[Stored data entries]
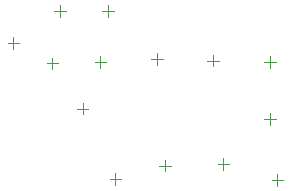
<source format=gbr>
G04*
G04 #@! TF.GenerationSoftware,Altium Limited,Altium Designer,25.3.3 (18)*
G04*
G04 Layer_Color=0*
%FSLAX44Y44*%
%MOMM*%
G71*
G04*
G04 #@! TF.SameCoordinates,BFC568DA-C1B5-42DE-8167-96A376B3F609*
G04*
G04*
G04 #@! TF.FilePolarity,Positive*
G04*
G01*
G75*
%ADD44C,0.1000*%
D44*
X411480Y1164173D02*
Y1174173D01*
X406480Y1169173D02*
X416480D01*
X534844Y1065530D02*
X544844D01*
X539843Y1060530D02*
Y1070530D01*
X584280Y1066800D02*
X594280D01*
X589280Y1061800D02*
Y1071800D01*
X444500Y1146980D02*
Y1156980D01*
X439500Y1151980D02*
X449500D01*
X497840Y1049190D02*
Y1059190D01*
X492840Y1054190D02*
X502840D01*
X623650Y1104899D02*
X633650D01*
X628651Y1099898D02*
Y1109898D01*
X575243Y1154430D02*
X585243D01*
X580243Y1149430D02*
Y1159430D01*
X480141Y1153160D02*
X490141D01*
X485141Y1148160D02*
Y1158160D01*
X635000Y1048364D02*
Y1058364D01*
X630000Y1053364D02*
X640000D01*
X528310Y1155700D02*
X538310D01*
X533310Y1150700D02*
Y1160700D01*
X464990Y1113790D02*
X474990D01*
X469990Y1108790D02*
Y1118790D01*
X445849Y1196340D02*
X455849D01*
X450849Y1191340D02*
Y1201340D01*
X623650Y1153160D02*
X633650D01*
X628650Y1148160D02*
Y1158160D01*
X486573Y1196340D02*
X496573D01*
X491573Y1191340D02*
Y1201340D01*
M02*

</source>
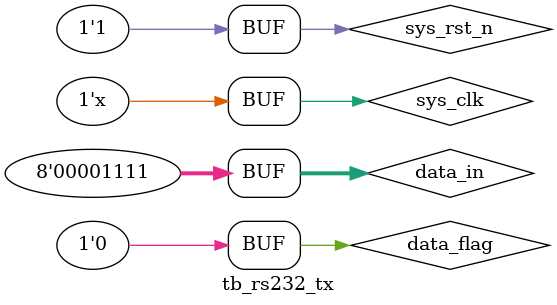
<source format=v>
`timescale 1ns/1ns
module tb_rs232_tx();

reg			sys_clk		;
reg			sys_rst_n	;
reg [7:0]	data_in		;
reg			data_flag	;

wire		tx			;
wire		flag_txe	;

//initial
initial
	begin
		sys_clk = 1'b1;
		sys_rst_n <= 1'b0;
	#20
		sys_rst_n <= 1'b1;
		data_in <= 8'b0000_1111;
		data_flag <= 1'b1;
		
	#5800
		data_flag <= 1'b0;
		
	#5800000
		data_flag <= 1'b1;
		
	#5800
		data_flag <= 1'b0;
	
	
	
	end


//sys_clk
always #10 sys_clk = ~sys_clk;


rs232_tx rs232_tx_inst
(
	.sys_clk		(sys_clk	),
	.sys_rst_n		(sys_rst_n	),
	.data_in		(data_in	),
	.data_flag		(data_flag	),

	.tx				(tx			),
	.flag_txe	    (flag_txe	)

);

endmodule 

</source>
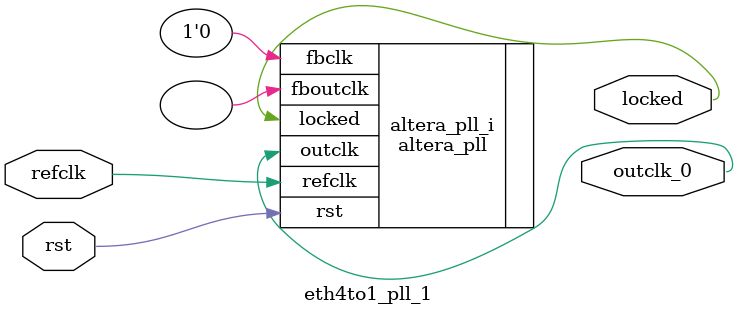
<source format=v>
`timescale 1ns/10ps
module  eth4to1_pll_1(

	// interface 'refclk'
	input wire refclk,

	// interface 'reset'
	input wire rst,

	// interface 'outclk0'
	output wire outclk_0,

	// interface 'locked'
	output wire locked
);

	altera_pll #(
		.fractional_vco_multiplier("false"),
		.reference_clock_frequency("156.25 MHz"),
		.operation_mode("direct"),
		.number_of_clocks(1),
		.output_clock_frequency0("100.000000 MHz"),
		.phase_shift0("0 ps"),
		.duty_cycle0(50),
		.output_clock_frequency1("0 MHz"),
		.phase_shift1("0 ps"),
		.duty_cycle1(50),
		.output_clock_frequency2("0 MHz"),
		.phase_shift2("0 ps"),
		.duty_cycle2(50),
		.output_clock_frequency3("0 MHz"),
		.phase_shift3("0 ps"),
		.duty_cycle3(50),
		.output_clock_frequency4("0 MHz"),
		.phase_shift4("0 ps"),
		.duty_cycle4(50),
		.output_clock_frequency5("0 MHz"),
		.phase_shift5("0 ps"),
		.duty_cycle5(50),
		.output_clock_frequency6("0 MHz"),
		.phase_shift6("0 ps"),
		.duty_cycle6(50),
		.output_clock_frequency7("0 MHz"),
		.phase_shift7("0 ps"),
		.duty_cycle7(50),
		.output_clock_frequency8("0 MHz"),
		.phase_shift8("0 ps"),
		.duty_cycle8(50),
		.output_clock_frequency9("0 MHz"),
		.phase_shift9("0 ps"),
		.duty_cycle9(50),
		.output_clock_frequency10("0 MHz"),
		.phase_shift10("0 ps"),
		.duty_cycle10(50),
		.output_clock_frequency11("0 MHz"),
		.phase_shift11("0 ps"),
		.duty_cycle11(50),
		.output_clock_frequency12("0 MHz"),
		.phase_shift12("0 ps"),
		.duty_cycle12(50),
		.output_clock_frequency13("0 MHz"),
		.phase_shift13("0 ps"),
		.duty_cycle13(50),
		.output_clock_frequency14("0 MHz"),
		.phase_shift14("0 ps"),
		.duty_cycle14(50),
		.output_clock_frequency15("0 MHz"),
		.phase_shift15("0 ps"),
		.duty_cycle15(50),
		.output_clock_frequency16("0 MHz"),
		.phase_shift16("0 ps"),
		.duty_cycle16(50),
		.output_clock_frequency17("0 MHz"),
		.phase_shift17("0 ps"),
		.duty_cycle17(50),
		.pll_type("General"),
		.pll_subtype("General")
	) altera_pll_i (
		.rst	(rst),
		.outclk	({outclk_0}),
		.locked	(locked),
		.fboutclk	( ),
		.fbclk	(1'b0),
		.refclk	(refclk)
	);
endmodule


</source>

**EXERCISE PROMPT:** Where a line of the data above includes the string "timescale", pull it out.

**EXERCISE ANSWER:**
`timescale 1ns/1ns
`timescale 1ns/10ps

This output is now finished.